WHAT TO WORK ON. Read through the records. Copy each line that has the word "shift".

EXCERPTED DATA.
---------------

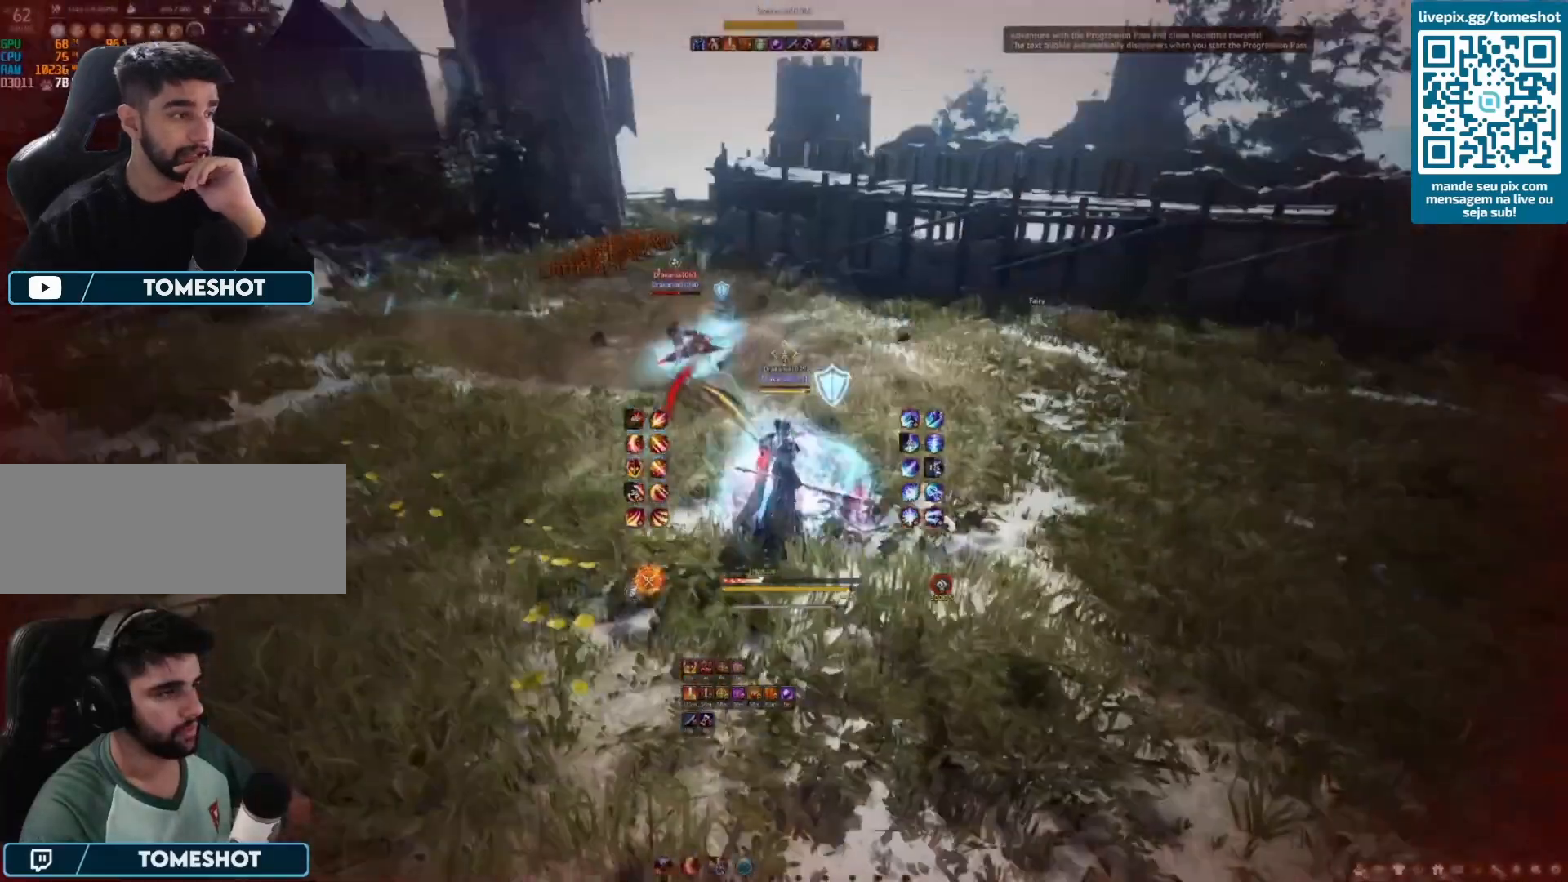
{"keys": ["w"], "mouse": [], "events": [[42, "q", "up"], [125, "q", "down"], [250, "q", "up"], [375, "w", "down"]]}
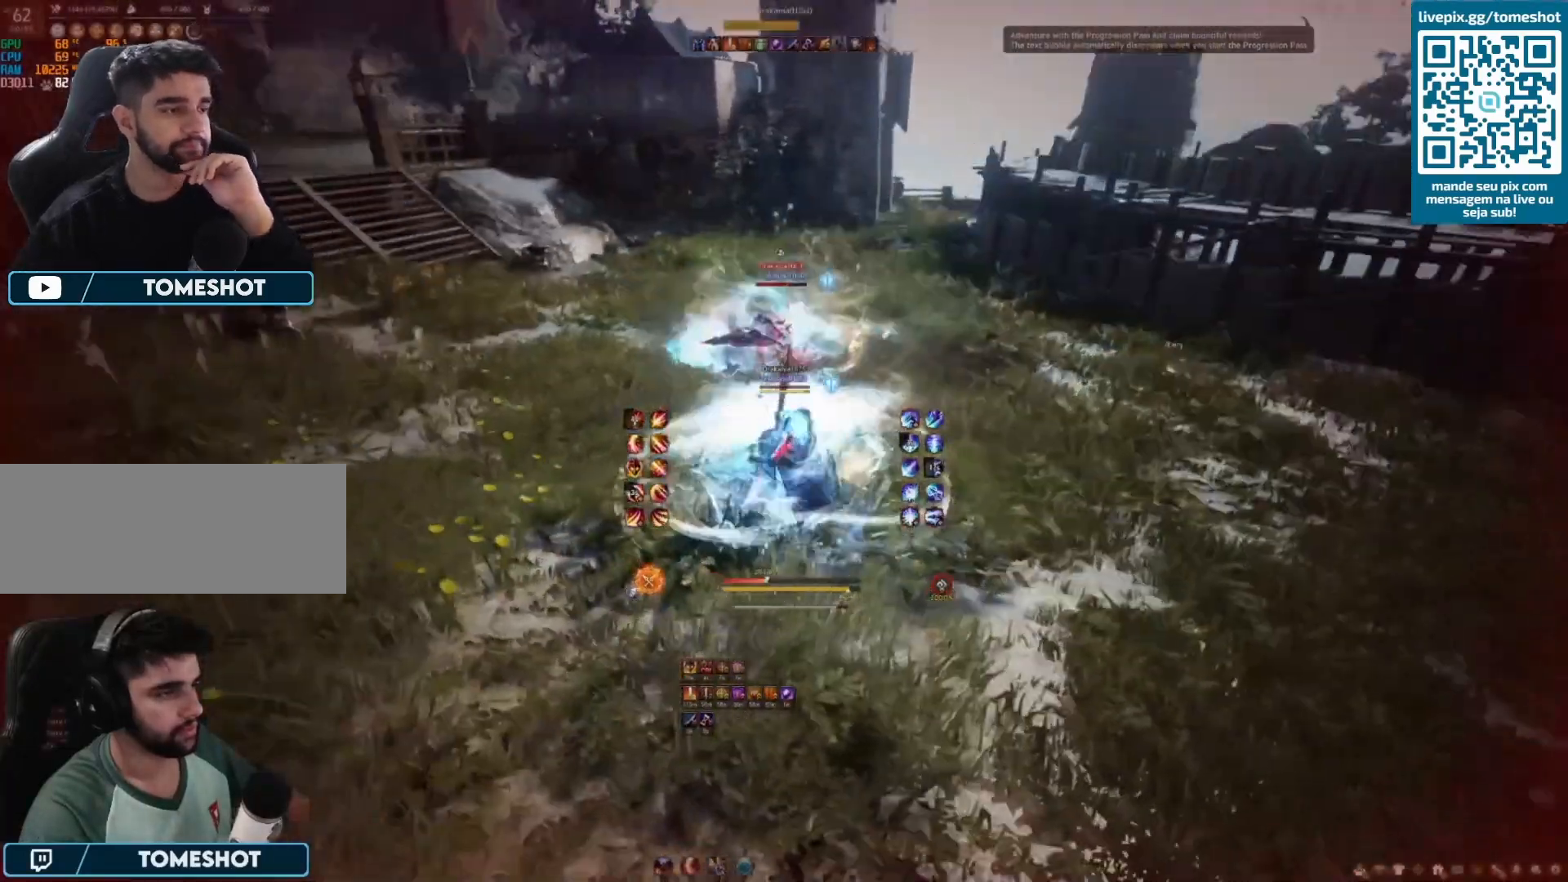
{"keys": [], "mouse": []}
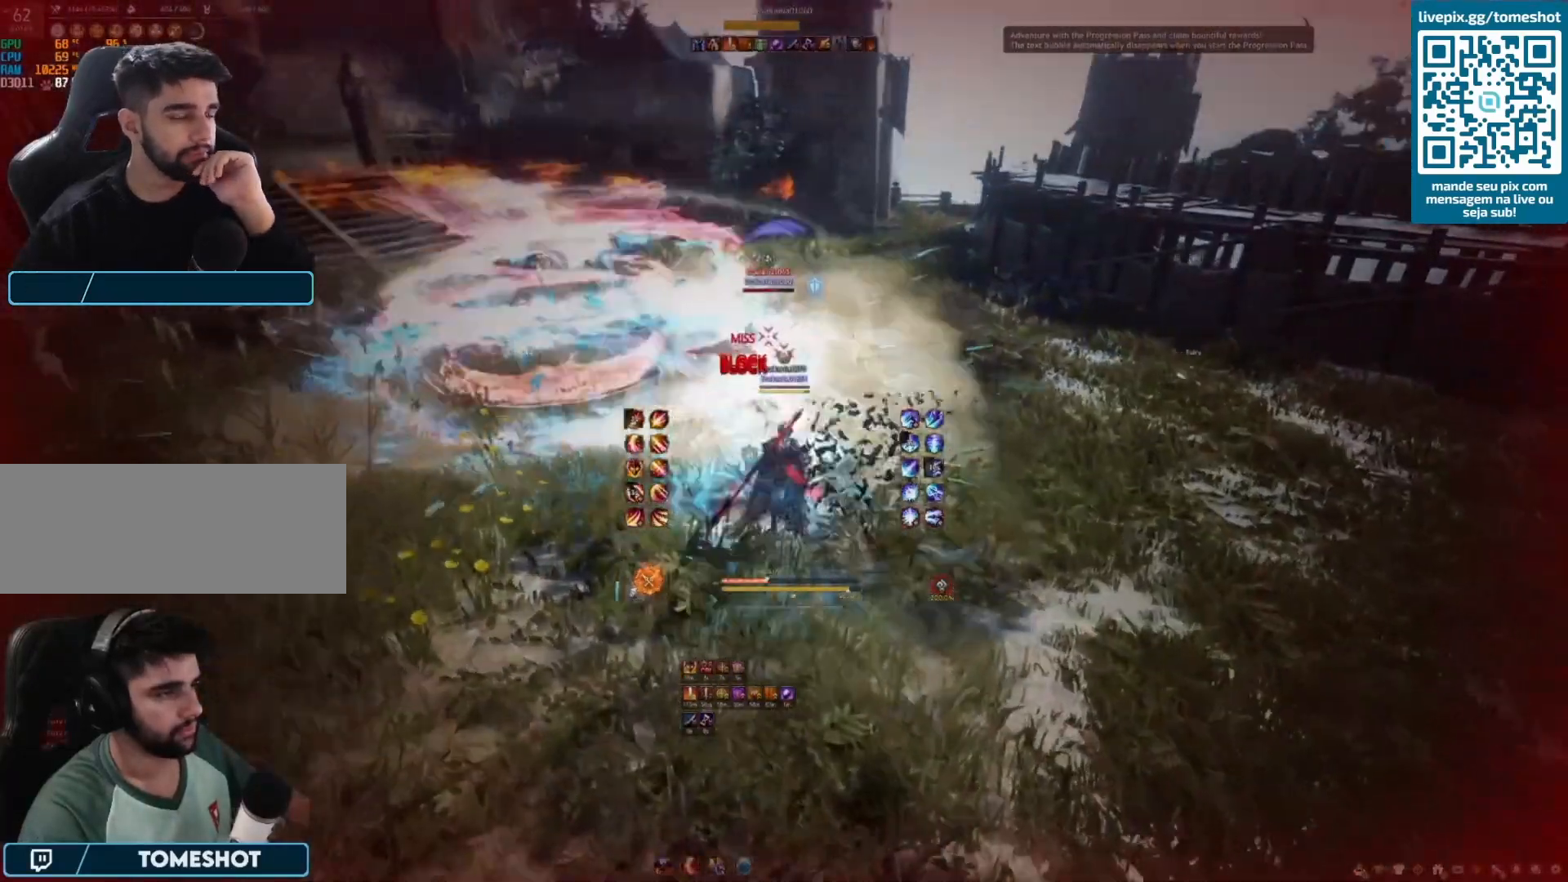
{"keys": [], "mouse": []}
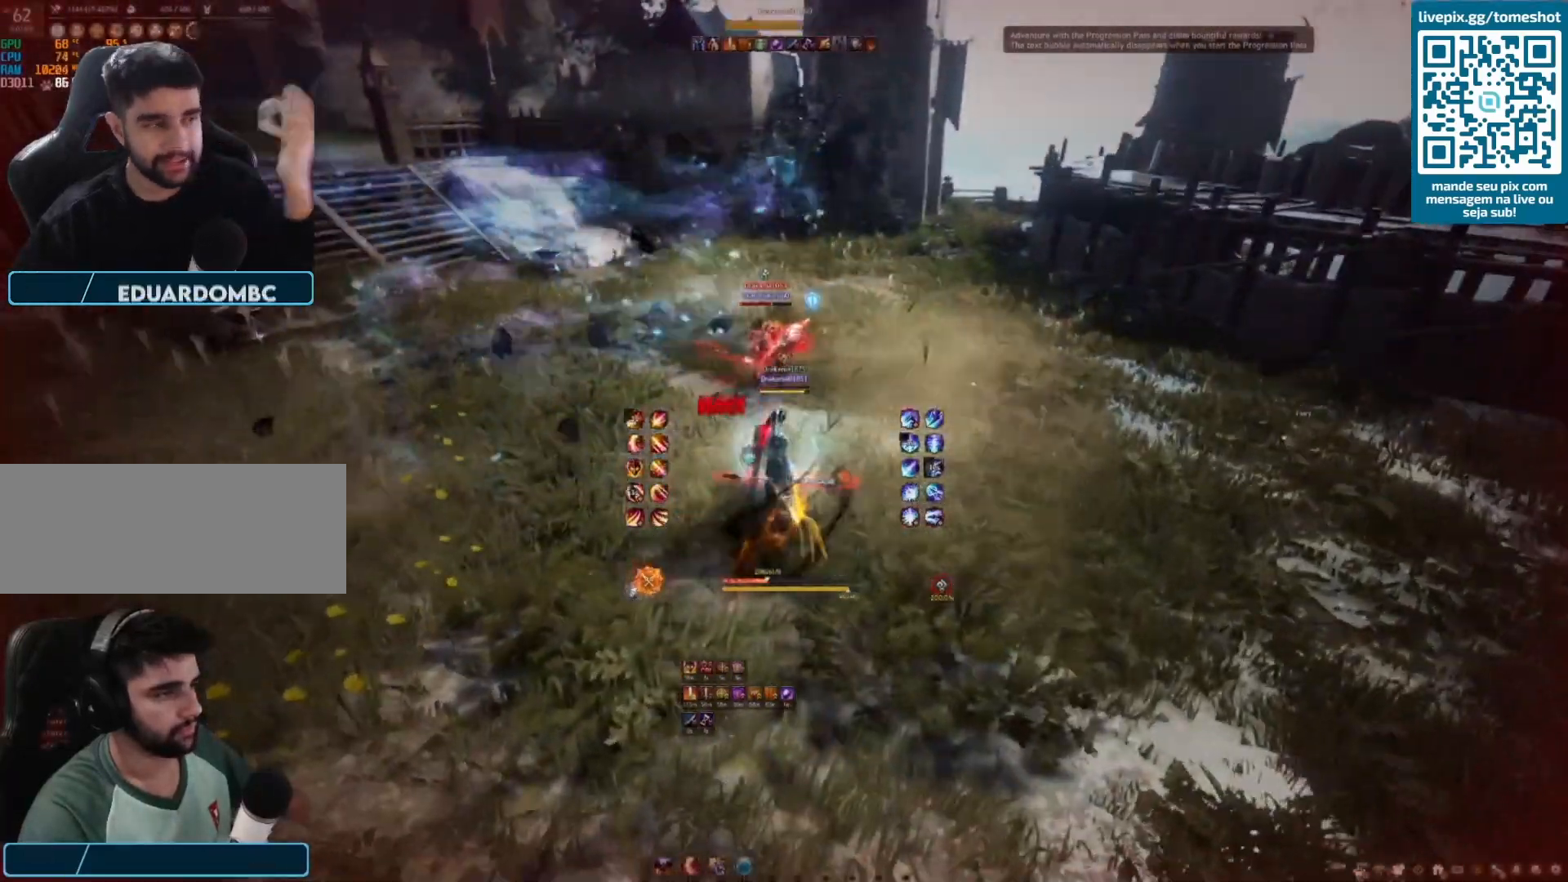
{"keys": ["s", "shift"], "mouse": [], "events": [[42, "e", "down"], [125, "e", "up"], [292, "s", "down"], [375, "shift", "down"]]}
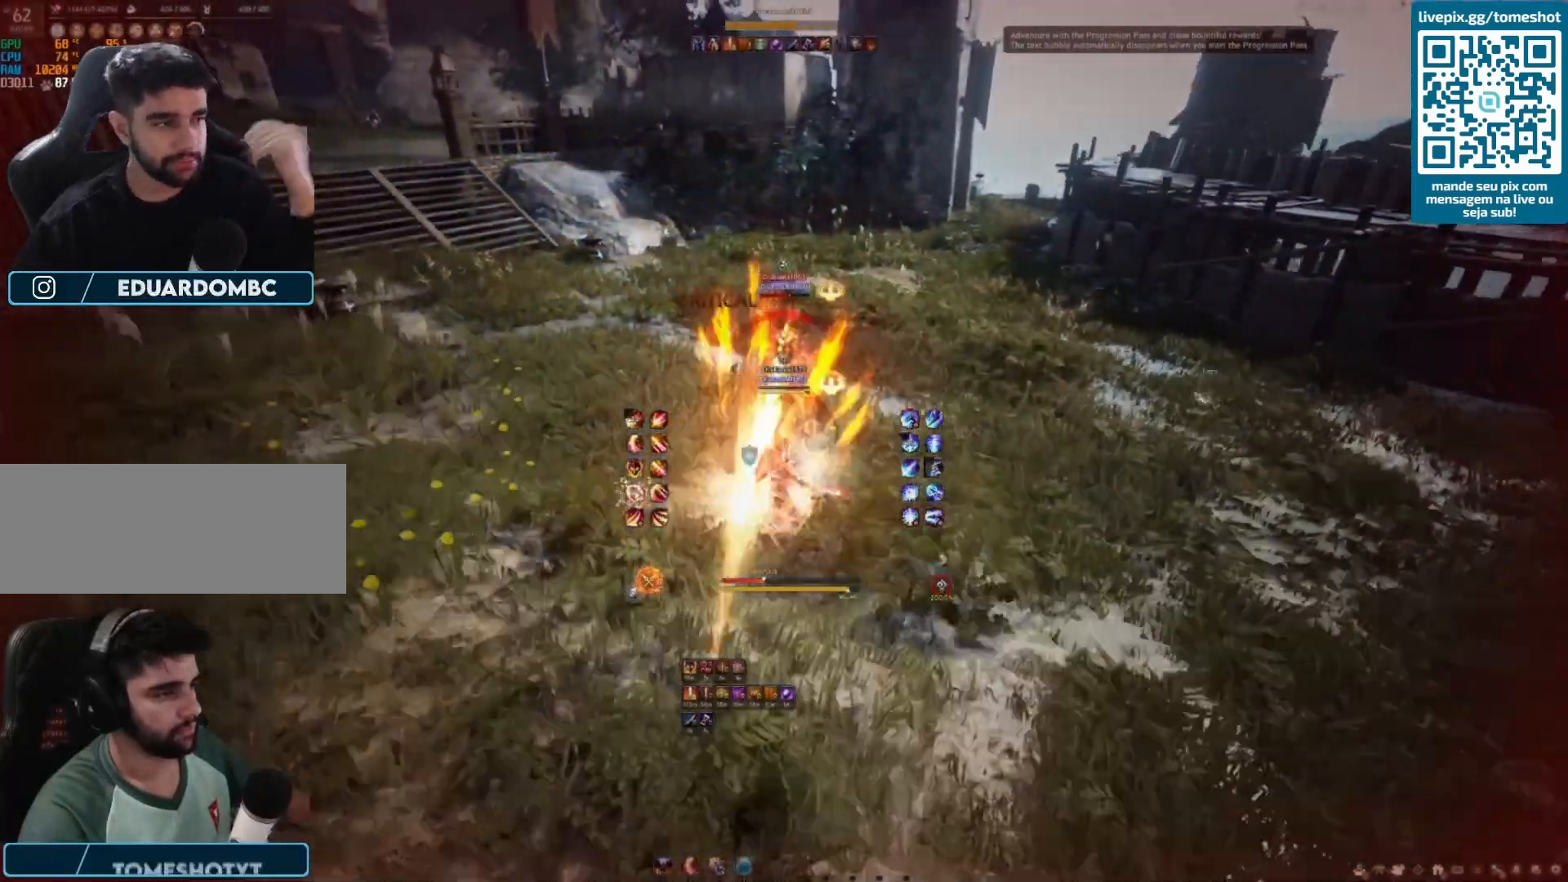
{"keys": ["f", "s"], "mouse": [], "events": [[208, "shift", "up"], [375, "f", "down"]]}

---------------

REPLY TO THE TASK.
{"keys": ["s", "shift"], "mouse": [], "events": [[42, "e", "down"], [125, "e", "up"], [292, "s", "down"], [375, "shift", "down"]]}
{"keys": ["f", "s"], "mouse": [], "events": [[208, "shift", "up"], [375, "f", "down"]]}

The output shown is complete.